EXERCISE INSTRUCTIONS ▸
Find the word "Louie" in the records and copy every line where it occurs.

....................

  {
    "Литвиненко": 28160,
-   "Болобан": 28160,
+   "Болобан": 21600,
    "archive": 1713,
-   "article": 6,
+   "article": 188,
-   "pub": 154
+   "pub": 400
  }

....................

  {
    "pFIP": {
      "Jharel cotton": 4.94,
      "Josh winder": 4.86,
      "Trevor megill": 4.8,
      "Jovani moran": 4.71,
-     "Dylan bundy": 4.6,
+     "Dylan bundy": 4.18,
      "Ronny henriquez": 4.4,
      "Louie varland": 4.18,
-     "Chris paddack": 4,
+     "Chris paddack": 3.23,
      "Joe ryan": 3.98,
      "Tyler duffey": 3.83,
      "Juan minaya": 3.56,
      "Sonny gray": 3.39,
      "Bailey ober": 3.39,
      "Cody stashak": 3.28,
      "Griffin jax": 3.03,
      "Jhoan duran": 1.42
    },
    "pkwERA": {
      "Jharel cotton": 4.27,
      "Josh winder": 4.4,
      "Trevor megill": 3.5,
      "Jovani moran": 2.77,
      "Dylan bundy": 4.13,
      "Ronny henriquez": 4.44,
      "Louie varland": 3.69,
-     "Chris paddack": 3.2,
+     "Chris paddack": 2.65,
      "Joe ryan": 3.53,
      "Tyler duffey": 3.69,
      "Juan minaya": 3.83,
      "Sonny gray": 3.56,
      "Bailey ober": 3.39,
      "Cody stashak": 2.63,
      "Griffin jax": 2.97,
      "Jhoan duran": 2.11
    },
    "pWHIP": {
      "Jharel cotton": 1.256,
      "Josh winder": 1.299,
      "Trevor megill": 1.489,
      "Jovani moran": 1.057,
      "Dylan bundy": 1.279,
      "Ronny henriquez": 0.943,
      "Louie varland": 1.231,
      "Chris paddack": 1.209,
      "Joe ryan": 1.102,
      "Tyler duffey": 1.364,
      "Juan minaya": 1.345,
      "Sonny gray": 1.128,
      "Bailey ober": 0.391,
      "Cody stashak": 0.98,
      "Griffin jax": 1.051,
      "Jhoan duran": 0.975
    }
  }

....................

WRITTEN ANSWER ▸
      "Louie varland": 4.18,
      "Louie varland": 3.69,
      "Louie varland": 1.231,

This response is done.